- Task to carry out -
Some lines in the material below hold the word "github". Copy all of them.

___

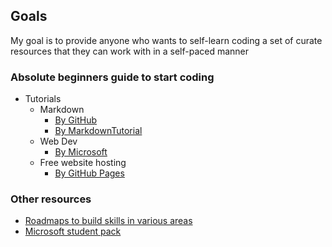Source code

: ## Goals
My goal is to provide anyone who wants to self-learn coding a set of curate resources that they can work with in a self-paced manner

### Absolute beginners guide to start coding
- Tutorials
  - Markdown  
    - [By GitHub](https://docs.github.com/en/get-started/writing-on-github/getting-started-with-writing-and-formatting-on-github/basic-writing-and-formatting-syntax#links)
    - [By MarkdownTutorial](https://www.markdowntutorial.com/lesson/1/)
  - Web Dev
    - [By Microsoft](https://github.com/microsoft/Web-Dev-For-Beginners) 
  - Free website hosting
    - [By GitHub Pages](https://docs.github.com/en/pages/getting-started-with-github-pages/creating-a-github-pages-site#creating-your-site)


### Other resources
- [Roadmaps to build skills in various areas](https://github.com/kamranahmedse/developer-roadmap)
- [Microsoft student pack](https://learn.microsoft.com/en-gb/training/student-hub/?WT.mc_id=academic-13441-cxa%3FWT.mc_id%3Dacademic-13441-cxa)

___

- Solution to the problem -
    - [By GitHub](https://docs.github.com/en/get-started/writing-on-github/getting-started-with-writing-and-formatting-on-github/basic-writing-and-formatting-syntax#links)
    - [By Microsoft](https://github.com/microsoft/Web-Dev-For-Beginners) 
    - [By GitHub Pages](https://docs.github.com/en/pages/getting-started-with-github-pages/creating-a-github-pages-site#creating-your-site)
- [Roadmaps to build skills in various areas](https://github.com/kamranahmedse/developer-roadmap)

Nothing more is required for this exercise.